Stored data entries:
-----

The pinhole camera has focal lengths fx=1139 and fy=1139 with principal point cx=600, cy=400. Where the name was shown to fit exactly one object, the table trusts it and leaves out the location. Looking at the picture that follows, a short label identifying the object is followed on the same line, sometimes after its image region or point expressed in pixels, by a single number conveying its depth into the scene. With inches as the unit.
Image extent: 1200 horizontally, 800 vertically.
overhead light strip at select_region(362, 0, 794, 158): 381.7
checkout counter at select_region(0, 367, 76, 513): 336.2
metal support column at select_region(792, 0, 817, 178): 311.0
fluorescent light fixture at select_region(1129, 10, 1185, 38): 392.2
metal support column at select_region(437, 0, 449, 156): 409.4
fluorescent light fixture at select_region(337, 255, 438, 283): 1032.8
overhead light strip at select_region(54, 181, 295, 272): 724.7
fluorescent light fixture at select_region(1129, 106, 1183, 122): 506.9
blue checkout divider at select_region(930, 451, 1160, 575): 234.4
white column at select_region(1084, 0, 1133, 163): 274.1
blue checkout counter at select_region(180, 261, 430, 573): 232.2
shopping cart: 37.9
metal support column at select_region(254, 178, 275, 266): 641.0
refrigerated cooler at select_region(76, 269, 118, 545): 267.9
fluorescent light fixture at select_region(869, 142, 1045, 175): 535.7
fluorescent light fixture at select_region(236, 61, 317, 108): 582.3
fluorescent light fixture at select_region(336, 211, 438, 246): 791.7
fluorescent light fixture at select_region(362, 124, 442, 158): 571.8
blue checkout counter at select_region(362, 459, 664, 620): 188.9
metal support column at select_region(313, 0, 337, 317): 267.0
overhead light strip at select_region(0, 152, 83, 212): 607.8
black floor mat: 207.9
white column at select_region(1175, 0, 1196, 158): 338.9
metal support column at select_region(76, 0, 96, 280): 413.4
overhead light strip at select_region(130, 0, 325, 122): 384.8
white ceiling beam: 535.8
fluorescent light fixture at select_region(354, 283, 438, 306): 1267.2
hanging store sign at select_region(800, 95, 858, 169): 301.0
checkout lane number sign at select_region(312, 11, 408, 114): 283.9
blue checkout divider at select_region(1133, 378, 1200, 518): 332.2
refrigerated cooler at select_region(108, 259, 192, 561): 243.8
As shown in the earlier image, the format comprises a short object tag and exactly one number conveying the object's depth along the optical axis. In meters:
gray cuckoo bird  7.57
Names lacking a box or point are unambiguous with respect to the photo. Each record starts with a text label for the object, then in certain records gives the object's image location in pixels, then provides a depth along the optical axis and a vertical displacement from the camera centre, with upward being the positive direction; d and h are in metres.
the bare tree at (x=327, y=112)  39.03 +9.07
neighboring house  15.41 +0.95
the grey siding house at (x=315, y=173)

-----

• _Work to complete_:
All records shown above are to be given again verbatim.

• _Answer area_:
The pinhole camera has focal lengths fx=1139 and fy=1139 with principal point cx=600, cy=400. Where the name was shown to fit exactly one object, the table trusts it and leaves out the location. Looking at the picture that follows, a short label identifying the object is followed on the same line, sometimes after its image region or point expressed in pixels, by a single number conveying its depth into the scene. With inches as the unit.
Image extent: 1200 horizontally, 800 vertically.
overhead light strip at select_region(362, 0, 794, 158): 381.7
checkout counter at select_region(0, 367, 76, 513): 336.2
metal support column at select_region(792, 0, 817, 178): 311.0
fluorescent light fixture at select_region(1129, 10, 1185, 38): 392.2
metal support column at select_region(437, 0, 449, 156): 409.4
fluorescent light fixture at select_region(337, 255, 438, 283): 1032.8
overhead light strip at select_region(54, 181, 295, 272): 724.7
fluorescent light fixture at select_region(1129, 106, 1183, 122): 506.9
blue checkout divider at select_region(930, 451, 1160, 575): 234.4
white column at select_region(1084, 0, 1133, 163): 274.1
blue checkout counter at select_region(180, 261, 430, 573): 232.2
shopping cart: 37.9
metal support column at select_region(254, 178, 275, 266): 641.0
refrigerated cooler at select_region(76, 269, 118, 545): 267.9
fluorescent light fixture at select_region(869, 142, 1045, 175): 535.7
fluorescent light fixture at select_region(236, 61, 317, 108): 582.3
fluorescent light fixture at select_region(336, 211, 438, 246): 791.7
fluorescent light fixture at select_region(362, 124, 442, 158): 571.8
blue checkout counter at select_region(362, 459, 664, 620): 188.9
metal support column at select_region(313, 0, 337, 317): 267.0
overhead light strip at select_region(0, 152, 83, 212): 607.8
black floor mat: 207.9
white column at select_region(1175, 0, 1196, 158): 338.9
metal support column at select_region(76, 0, 96, 280): 413.4
overhead light strip at select_region(130, 0, 325, 122): 384.8
white ceiling beam: 535.8
fluorescent light fixture at select_region(354, 283, 438, 306): 1267.2
hanging store sign at select_region(800, 95, 858, 169): 301.0
checkout lane number sign at select_region(312, 11, 408, 114): 283.9
blue checkout divider at select_region(1133, 378, 1200, 518): 332.2
refrigerated cooler at select_region(108, 259, 192, 561): 243.8
As shown in the earlier image, the format comprises a short object tag and exactly one number conveying the object's depth along the optical axis. In meters:
gray cuckoo bird  7.57
Names lacking a box or point are unambiguous with respect to the photo. Each record starts with a text label for the object, then in certain records gives the object's image location in pixels, then provides a depth along the optical axis and a vertical displacement from the camera centre, with upward being the positive direction; d and h are in metres.
the bare tree at (x=327, y=112)  39.03 +9.07
neighboring house  15.41 +0.95
the grey siding house at (x=315, y=173)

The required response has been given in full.